I don’t think that many Americans resent the success of people who make a lot of money fairly earned. I think what bothers people is that the country has gotten so much more unequal over the last 30 years.

— President Clinton

(Source: Los Angeles Times)

“When generations of immigrants looked up and saw the Statue of Liberty for the first time, one thing they knew beyond any doubt, and that is they were coming to a place where anything was possible, that in America, their children would have a better life. I believe in that America. I believe you believe in that America. Though each of us comes from very different backgrounds, though each of has chosen to walk a different path in life, we are united by one great, overwhelming passion: we love America. We believe in America. The spirit of enterprise, innovation, pioneering, and can-do propelled our standard of living and economy beyond that of any other nation on Earth… We stand for freedom, and opportunity, and hope.
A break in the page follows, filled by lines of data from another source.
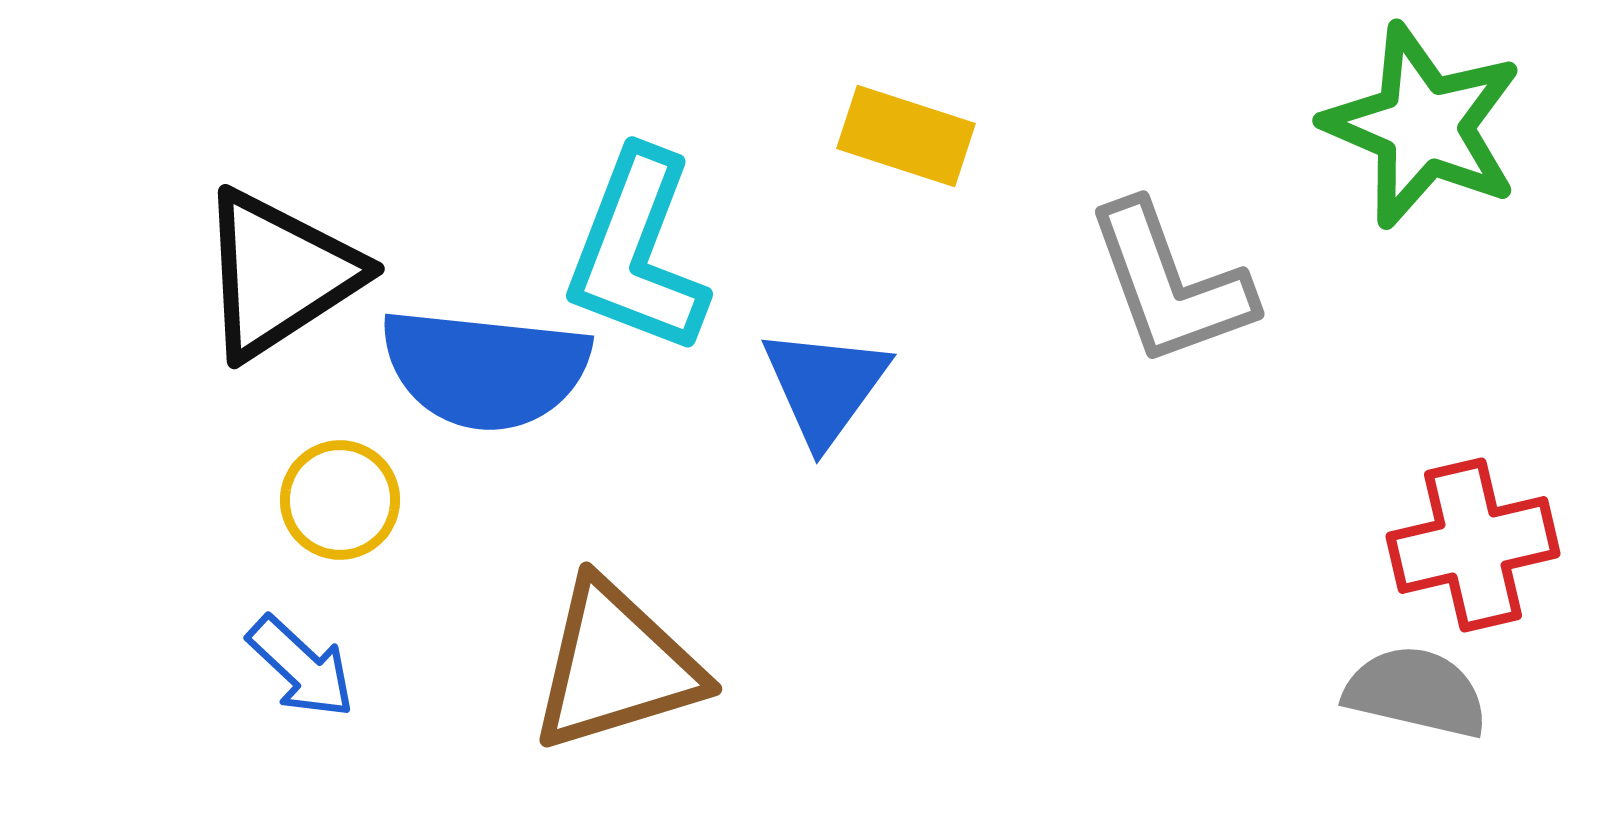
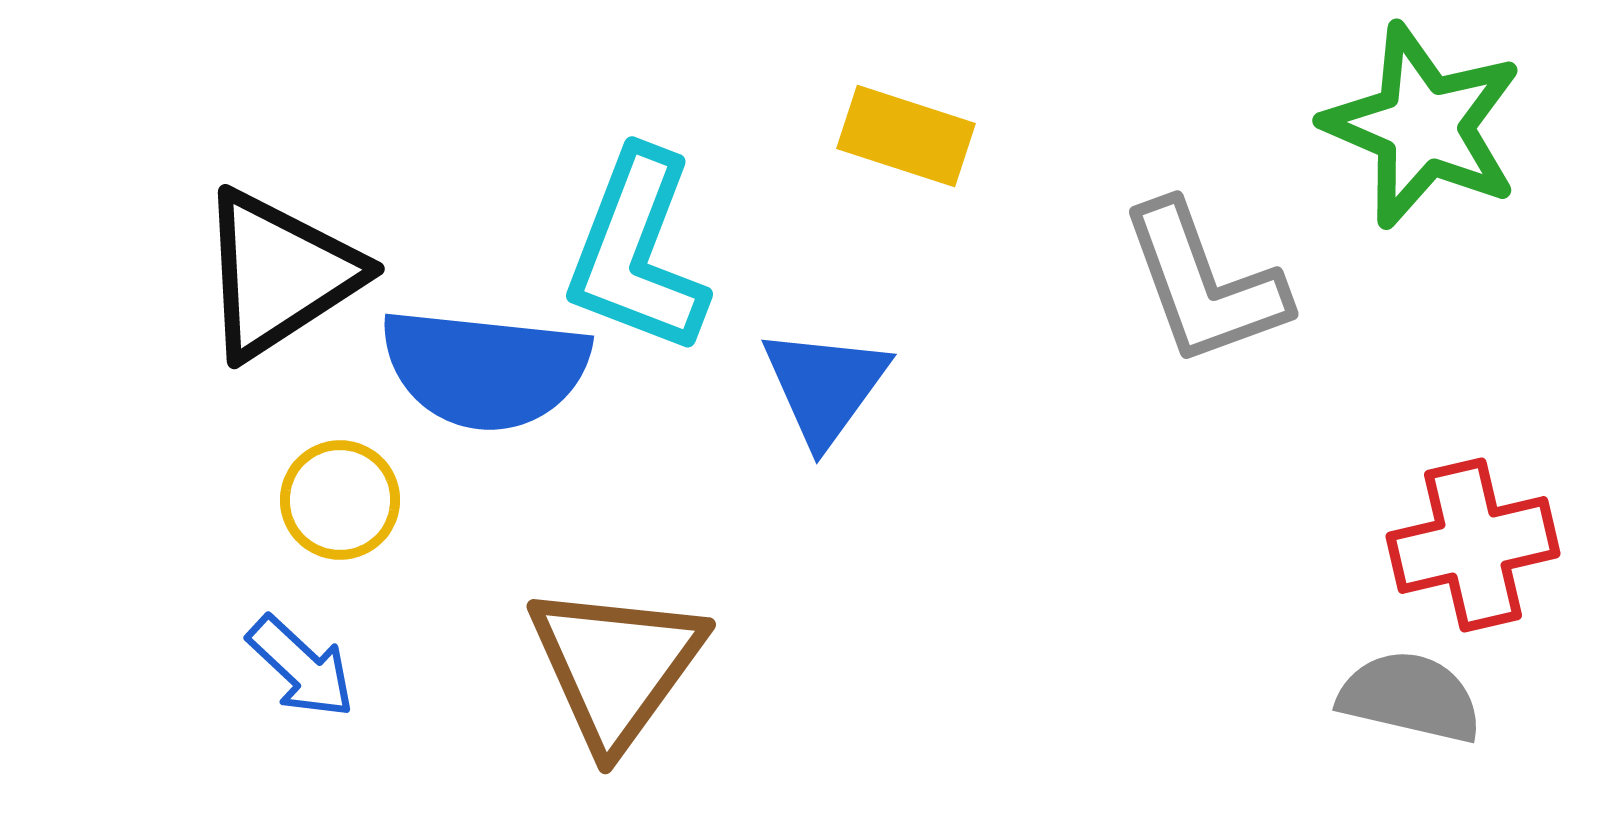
gray L-shape: moved 34 px right
brown triangle: rotated 37 degrees counterclockwise
gray semicircle: moved 6 px left, 5 px down
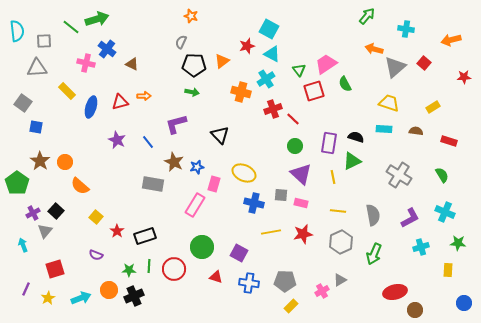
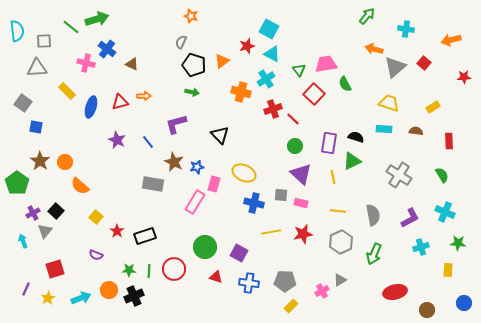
pink trapezoid at (326, 64): rotated 25 degrees clockwise
black pentagon at (194, 65): rotated 15 degrees clockwise
red square at (314, 91): moved 3 px down; rotated 30 degrees counterclockwise
red rectangle at (449, 141): rotated 70 degrees clockwise
pink rectangle at (195, 205): moved 3 px up
cyan arrow at (23, 245): moved 4 px up
green circle at (202, 247): moved 3 px right
green line at (149, 266): moved 5 px down
brown circle at (415, 310): moved 12 px right
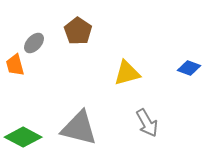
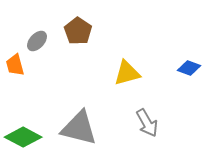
gray ellipse: moved 3 px right, 2 px up
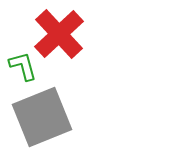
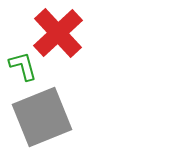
red cross: moved 1 px left, 1 px up
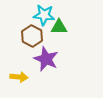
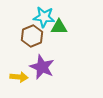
cyan star: moved 2 px down
brown hexagon: rotated 10 degrees clockwise
purple star: moved 4 px left, 8 px down
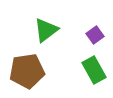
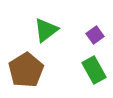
brown pentagon: moved 1 px left, 1 px up; rotated 24 degrees counterclockwise
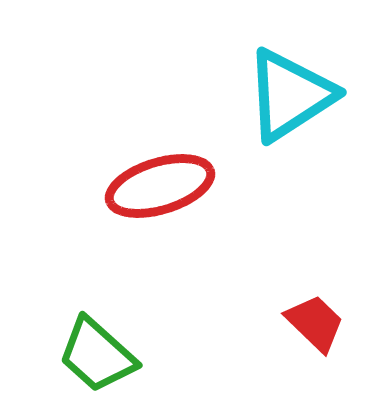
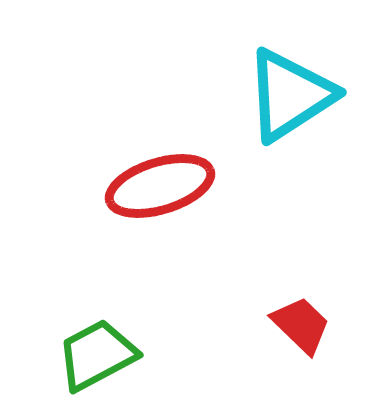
red trapezoid: moved 14 px left, 2 px down
green trapezoid: rotated 110 degrees clockwise
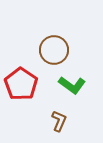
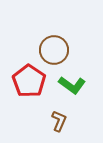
red pentagon: moved 8 px right, 3 px up
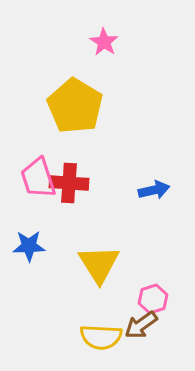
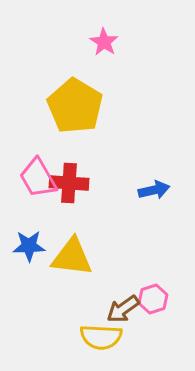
pink trapezoid: rotated 12 degrees counterclockwise
yellow triangle: moved 27 px left, 7 px up; rotated 51 degrees counterclockwise
brown arrow: moved 18 px left, 16 px up
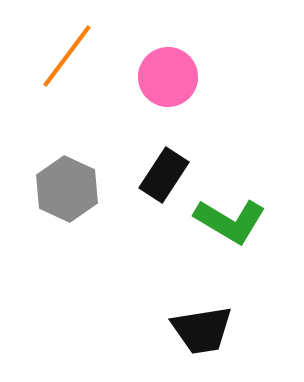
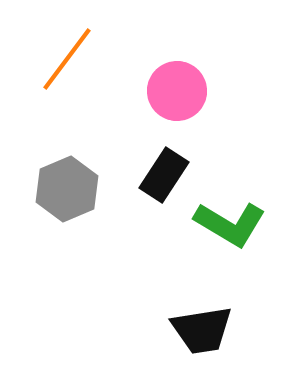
orange line: moved 3 px down
pink circle: moved 9 px right, 14 px down
gray hexagon: rotated 12 degrees clockwise
green L-shape: moved 3 px down
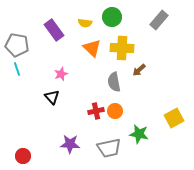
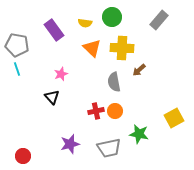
purple star: rotated 18 degrees counterclockwise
The principles that made this nation a great and powerful leader of the world have not lost their meaning; they never will.”

— Mitt Romney

May those generations whose faces we cannot yet see, whose names we may never know, say of us here that we led our beloved land into a new century with the American Dream alive for all her children; with the American promise of a more perfect union a reality for all her people; with America’s bright flame of freedom spreading throughout all the world.